**STUDY TEXT**
= Beginning of Section =

That’s protecting your people.
Step Five: Be Consistent
Here’s the long, slow road.
You’ve built your system, now you have to live it.
To thrive in the long term, you must be consistent. Not once. Not sometimes. Not when you’re in a good mood and motivated. Every single day.
You’ll repeat the same things hundreds of times because you’re reinforcing them to hundreds of people every single day.
That means you’ll have to repeat something two to three times per day, every day, for 17 years — so bring your cheery attitude, otherwise you’ll come across as one of those curmudgeonly, grumpy affiliate owners.
You’ll explain the same “why” over and over again, but to the athlete you’re talking to that day, it will be the first time they’ve heard it. Or the first time they were ready to hear it.
You’ll have the same conversations until they become second nature, and in that instance, it does become easier.
If you go to bed thinking, “I should have said something” or “I didn’t like that interaction,” send the email, say it the next time you see that athlete, and follow up.

= End of Section =

**TASK STATEMENT**
Put this sentence from the text on being consistent into Spanish: "You’ve built your system, now you have to live it."

Camera pose estimation data

= Beginning of Section =

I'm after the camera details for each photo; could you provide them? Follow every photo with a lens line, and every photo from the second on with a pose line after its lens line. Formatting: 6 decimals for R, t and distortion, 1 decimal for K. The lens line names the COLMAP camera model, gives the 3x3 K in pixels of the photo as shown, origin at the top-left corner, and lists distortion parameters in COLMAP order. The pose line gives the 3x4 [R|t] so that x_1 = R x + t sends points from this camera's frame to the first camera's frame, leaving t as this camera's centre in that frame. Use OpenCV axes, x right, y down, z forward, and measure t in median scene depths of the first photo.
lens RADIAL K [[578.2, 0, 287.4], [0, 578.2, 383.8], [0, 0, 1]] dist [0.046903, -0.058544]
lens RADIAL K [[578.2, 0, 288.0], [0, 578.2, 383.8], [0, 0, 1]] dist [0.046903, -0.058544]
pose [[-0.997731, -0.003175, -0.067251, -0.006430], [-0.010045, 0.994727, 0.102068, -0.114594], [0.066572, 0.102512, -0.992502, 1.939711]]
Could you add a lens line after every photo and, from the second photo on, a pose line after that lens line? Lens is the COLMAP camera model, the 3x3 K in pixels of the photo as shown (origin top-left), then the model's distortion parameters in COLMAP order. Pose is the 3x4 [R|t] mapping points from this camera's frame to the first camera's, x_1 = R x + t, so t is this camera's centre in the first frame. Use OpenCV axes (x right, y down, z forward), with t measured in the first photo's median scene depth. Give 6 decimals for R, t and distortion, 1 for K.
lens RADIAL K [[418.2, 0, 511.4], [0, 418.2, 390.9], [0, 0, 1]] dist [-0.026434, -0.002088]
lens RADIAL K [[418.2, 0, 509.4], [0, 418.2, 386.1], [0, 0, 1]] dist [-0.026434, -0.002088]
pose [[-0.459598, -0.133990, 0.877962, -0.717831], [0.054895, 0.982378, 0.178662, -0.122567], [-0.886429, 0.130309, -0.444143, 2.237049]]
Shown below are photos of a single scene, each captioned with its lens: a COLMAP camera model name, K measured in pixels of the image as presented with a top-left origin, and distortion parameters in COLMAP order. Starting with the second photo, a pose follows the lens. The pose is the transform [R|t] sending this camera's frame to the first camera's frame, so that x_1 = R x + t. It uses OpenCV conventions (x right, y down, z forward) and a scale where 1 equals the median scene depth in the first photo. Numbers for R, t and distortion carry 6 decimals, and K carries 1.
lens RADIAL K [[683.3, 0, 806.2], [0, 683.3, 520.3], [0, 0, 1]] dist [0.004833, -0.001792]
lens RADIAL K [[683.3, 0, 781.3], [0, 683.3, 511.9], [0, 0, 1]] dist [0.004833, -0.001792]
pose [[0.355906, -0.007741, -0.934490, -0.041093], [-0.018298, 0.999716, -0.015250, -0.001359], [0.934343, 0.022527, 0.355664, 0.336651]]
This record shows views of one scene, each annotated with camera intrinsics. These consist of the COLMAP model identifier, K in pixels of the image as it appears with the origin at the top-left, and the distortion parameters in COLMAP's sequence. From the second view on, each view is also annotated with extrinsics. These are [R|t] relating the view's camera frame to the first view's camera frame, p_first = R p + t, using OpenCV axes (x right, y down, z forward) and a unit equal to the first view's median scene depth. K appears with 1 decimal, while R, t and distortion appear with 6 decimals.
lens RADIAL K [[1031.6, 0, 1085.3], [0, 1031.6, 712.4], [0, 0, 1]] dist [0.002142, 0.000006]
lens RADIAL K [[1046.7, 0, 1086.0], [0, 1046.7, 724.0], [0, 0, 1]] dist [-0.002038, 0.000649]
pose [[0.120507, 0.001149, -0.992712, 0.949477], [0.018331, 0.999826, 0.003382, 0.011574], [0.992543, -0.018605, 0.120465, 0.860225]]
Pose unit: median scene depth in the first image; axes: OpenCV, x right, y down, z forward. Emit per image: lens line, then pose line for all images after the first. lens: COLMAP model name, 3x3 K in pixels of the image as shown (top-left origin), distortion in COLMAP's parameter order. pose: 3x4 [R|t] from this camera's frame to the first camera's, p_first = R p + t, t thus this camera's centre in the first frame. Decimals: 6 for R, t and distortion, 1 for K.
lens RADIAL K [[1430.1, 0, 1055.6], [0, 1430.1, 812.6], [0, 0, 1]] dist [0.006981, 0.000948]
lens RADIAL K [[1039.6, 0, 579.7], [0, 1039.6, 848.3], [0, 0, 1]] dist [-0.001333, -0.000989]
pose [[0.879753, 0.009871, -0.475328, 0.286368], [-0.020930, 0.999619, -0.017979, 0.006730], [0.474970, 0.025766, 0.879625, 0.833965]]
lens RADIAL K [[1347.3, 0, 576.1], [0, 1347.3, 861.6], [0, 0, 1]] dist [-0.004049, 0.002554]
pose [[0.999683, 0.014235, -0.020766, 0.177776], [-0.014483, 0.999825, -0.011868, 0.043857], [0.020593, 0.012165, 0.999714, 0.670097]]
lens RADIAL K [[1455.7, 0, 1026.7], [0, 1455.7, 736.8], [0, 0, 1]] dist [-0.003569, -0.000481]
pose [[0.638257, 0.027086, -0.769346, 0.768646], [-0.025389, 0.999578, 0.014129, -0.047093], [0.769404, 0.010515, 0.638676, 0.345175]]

= End of Section =

**YOUR SOLUTION**
Has construido tu sistema, ahora tienes que vivirlo.